My policy on these groups used to be: pretend not to have seen it. Parents, in-laws, cousins, siblings - ignore 'em all. There has to be some kind of penalty for the assumption that anyone, even with time at disposal, will want to download and play a 15MB video. Or that other participants care two hoots about the lead content in a supposedly Ayurvedic range of lotions. Or that a Santa-Banta joke that you found funny will similarly tickle others who are blood bound but differently wired. Or that a fervent speech made by some crushed-kurta-wearing Member of the Indian Parliament deserves to be seen more widely. Why, why?!
We all have bores on our groups. We often are the bores. "I didn't add you immediately because I know you hate being on groups," a friend told me when I was the last to be added to one. I grumbled and smarted. But I couldn't argue with it.
One time, someone on the family group got upset that no one, across time zones, in over 48 hours, had responded to an avalanche of photographs taken excitedly at some or the other event where everyone was dressed to the nines, grinning in an assembly line formation. "No more photos now for this group!" was the warning announced and meekly (thankfully?) received. I could hear canons going off in the distance accompanying the two blue ticks. Boom! Family egos, delicate like filigree, smash hard.
What is a universal truth about family groups? A lot of our relatives aren't interesting people. Of course, neither are we. Let there be no mistake that the link of an article you send will be received with a chill and a quiet. A cousin or a sister-in-law might send an anodyne thumbs-up. After all, emojis are the language of diplomacy, the saviours and family-binders of our age. With one key, you can enter the legion of the 'off the hooks'. Ta-dah! "Of course, I responded! I sent a thumb up. Scroll up and see!"

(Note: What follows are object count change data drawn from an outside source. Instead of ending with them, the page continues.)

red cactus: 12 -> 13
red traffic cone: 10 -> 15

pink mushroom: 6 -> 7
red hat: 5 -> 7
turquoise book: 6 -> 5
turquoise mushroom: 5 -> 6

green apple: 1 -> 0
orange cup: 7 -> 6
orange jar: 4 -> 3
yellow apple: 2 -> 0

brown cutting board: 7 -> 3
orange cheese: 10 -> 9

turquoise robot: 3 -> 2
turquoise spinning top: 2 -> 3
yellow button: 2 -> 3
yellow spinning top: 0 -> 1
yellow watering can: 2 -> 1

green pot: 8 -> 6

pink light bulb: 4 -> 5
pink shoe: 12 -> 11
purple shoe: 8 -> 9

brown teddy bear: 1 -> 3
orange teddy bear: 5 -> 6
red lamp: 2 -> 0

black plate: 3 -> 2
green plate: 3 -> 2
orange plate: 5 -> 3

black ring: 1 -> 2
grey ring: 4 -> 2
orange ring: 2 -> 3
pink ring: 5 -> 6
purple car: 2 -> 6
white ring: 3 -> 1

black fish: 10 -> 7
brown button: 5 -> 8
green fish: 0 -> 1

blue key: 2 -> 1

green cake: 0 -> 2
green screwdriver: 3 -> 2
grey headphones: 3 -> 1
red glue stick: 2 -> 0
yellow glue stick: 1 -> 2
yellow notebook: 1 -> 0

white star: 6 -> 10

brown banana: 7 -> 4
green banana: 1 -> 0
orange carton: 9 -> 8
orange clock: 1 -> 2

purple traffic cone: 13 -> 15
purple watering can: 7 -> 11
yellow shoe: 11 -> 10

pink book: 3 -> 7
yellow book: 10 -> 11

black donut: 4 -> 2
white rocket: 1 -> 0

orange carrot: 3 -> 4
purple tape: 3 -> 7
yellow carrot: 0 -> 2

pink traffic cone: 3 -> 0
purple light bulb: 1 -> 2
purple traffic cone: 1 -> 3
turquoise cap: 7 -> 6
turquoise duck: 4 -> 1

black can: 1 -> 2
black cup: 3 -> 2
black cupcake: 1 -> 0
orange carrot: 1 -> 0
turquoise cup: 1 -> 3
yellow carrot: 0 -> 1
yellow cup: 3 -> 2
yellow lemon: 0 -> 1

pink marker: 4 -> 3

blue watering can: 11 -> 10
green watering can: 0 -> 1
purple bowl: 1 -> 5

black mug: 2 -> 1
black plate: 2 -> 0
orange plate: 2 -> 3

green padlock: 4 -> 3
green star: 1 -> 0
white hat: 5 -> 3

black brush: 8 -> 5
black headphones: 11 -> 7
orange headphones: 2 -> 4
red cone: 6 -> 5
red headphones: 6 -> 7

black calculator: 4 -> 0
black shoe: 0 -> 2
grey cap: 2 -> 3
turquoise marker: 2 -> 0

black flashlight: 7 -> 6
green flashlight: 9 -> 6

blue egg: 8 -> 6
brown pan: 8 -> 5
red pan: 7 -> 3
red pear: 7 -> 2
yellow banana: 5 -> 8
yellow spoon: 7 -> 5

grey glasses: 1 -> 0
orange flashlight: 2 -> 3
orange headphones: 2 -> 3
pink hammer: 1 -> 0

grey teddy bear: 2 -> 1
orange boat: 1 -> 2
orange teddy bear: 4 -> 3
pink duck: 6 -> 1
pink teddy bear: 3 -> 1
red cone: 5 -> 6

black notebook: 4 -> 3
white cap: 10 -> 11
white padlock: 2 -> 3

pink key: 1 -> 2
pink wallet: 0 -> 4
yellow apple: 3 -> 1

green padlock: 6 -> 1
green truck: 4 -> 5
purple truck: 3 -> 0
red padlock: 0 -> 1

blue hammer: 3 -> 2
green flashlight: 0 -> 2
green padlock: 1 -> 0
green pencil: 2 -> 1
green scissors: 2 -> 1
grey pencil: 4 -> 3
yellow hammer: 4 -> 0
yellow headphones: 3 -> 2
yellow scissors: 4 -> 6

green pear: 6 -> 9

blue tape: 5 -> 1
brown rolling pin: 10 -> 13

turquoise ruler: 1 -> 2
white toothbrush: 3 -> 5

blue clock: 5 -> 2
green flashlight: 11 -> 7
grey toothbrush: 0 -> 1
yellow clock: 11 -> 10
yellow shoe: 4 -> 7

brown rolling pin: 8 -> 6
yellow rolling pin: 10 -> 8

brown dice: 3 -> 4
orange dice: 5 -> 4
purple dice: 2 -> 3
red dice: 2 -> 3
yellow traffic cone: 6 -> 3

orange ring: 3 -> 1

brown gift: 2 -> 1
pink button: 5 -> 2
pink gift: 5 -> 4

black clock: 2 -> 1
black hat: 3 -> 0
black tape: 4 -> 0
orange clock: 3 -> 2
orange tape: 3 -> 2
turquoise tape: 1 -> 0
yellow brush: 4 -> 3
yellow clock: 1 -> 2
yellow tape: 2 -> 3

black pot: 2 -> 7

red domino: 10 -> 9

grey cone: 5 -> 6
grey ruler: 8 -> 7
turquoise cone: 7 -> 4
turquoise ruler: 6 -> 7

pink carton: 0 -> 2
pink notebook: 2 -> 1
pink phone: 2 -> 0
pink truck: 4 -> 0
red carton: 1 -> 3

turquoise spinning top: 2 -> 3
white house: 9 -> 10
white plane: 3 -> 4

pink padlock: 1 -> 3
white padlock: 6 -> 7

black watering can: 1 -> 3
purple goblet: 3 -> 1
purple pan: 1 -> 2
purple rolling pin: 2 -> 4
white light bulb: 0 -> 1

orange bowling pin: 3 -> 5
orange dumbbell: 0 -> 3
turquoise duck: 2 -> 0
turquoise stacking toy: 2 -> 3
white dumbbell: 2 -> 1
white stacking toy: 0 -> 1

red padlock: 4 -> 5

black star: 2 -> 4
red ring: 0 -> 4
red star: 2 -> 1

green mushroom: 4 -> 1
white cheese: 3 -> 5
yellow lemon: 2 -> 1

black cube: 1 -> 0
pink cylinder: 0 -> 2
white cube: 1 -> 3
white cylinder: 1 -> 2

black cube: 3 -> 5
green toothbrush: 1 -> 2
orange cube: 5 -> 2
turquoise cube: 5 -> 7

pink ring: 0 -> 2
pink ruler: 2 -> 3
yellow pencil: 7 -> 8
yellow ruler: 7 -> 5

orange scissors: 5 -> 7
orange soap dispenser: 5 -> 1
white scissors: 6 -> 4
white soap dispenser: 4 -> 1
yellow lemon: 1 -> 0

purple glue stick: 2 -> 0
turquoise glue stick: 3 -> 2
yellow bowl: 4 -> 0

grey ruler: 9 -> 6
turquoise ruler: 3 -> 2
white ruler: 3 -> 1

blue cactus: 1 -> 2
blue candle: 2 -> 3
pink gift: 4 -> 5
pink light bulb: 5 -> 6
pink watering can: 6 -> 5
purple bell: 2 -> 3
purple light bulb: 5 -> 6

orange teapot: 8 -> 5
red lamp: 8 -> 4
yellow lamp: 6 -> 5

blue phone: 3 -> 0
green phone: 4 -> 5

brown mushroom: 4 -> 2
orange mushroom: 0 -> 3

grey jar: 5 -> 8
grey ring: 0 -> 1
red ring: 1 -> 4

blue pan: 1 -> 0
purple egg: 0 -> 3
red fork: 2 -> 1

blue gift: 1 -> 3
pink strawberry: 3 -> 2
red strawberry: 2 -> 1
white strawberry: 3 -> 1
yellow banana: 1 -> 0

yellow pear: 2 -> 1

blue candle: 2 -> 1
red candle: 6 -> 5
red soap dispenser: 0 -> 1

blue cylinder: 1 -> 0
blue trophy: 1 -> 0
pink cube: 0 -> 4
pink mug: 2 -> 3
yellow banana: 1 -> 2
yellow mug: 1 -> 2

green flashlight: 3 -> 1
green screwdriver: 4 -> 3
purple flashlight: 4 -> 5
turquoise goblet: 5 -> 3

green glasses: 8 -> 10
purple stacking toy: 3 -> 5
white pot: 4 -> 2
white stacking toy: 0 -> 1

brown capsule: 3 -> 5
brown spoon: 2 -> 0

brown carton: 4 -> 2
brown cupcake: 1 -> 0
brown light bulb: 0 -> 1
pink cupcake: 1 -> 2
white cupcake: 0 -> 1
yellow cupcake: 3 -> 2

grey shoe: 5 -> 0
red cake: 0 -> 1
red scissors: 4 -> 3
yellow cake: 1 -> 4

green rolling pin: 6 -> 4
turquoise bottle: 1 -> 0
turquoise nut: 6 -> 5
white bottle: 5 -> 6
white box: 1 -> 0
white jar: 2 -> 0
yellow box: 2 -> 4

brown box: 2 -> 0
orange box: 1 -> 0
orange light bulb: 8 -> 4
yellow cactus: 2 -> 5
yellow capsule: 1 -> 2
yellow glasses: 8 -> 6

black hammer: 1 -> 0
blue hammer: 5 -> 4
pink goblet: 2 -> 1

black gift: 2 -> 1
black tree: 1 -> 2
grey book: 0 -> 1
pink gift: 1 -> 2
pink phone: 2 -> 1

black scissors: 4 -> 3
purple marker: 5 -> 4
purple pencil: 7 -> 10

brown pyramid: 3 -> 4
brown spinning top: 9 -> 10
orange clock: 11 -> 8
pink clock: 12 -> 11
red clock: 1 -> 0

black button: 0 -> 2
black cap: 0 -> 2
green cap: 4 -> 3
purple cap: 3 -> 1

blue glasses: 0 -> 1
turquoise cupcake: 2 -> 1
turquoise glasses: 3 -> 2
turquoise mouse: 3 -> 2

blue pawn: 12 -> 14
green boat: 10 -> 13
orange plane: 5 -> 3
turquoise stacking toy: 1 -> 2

Older folks dealing with emojis is another riot. I was discussing parental use of them with a friend whose dad had sent her a message: "Cheque deposited at such-and-such place". He added two smileys, the hysterical one with blue tears jetting out of both eyes. My friend typed, thanks Papa, but why are you laughing? He was confused. "I am not laughing", he said, "I just sent the emoji closest to my thumb". #EpicDads.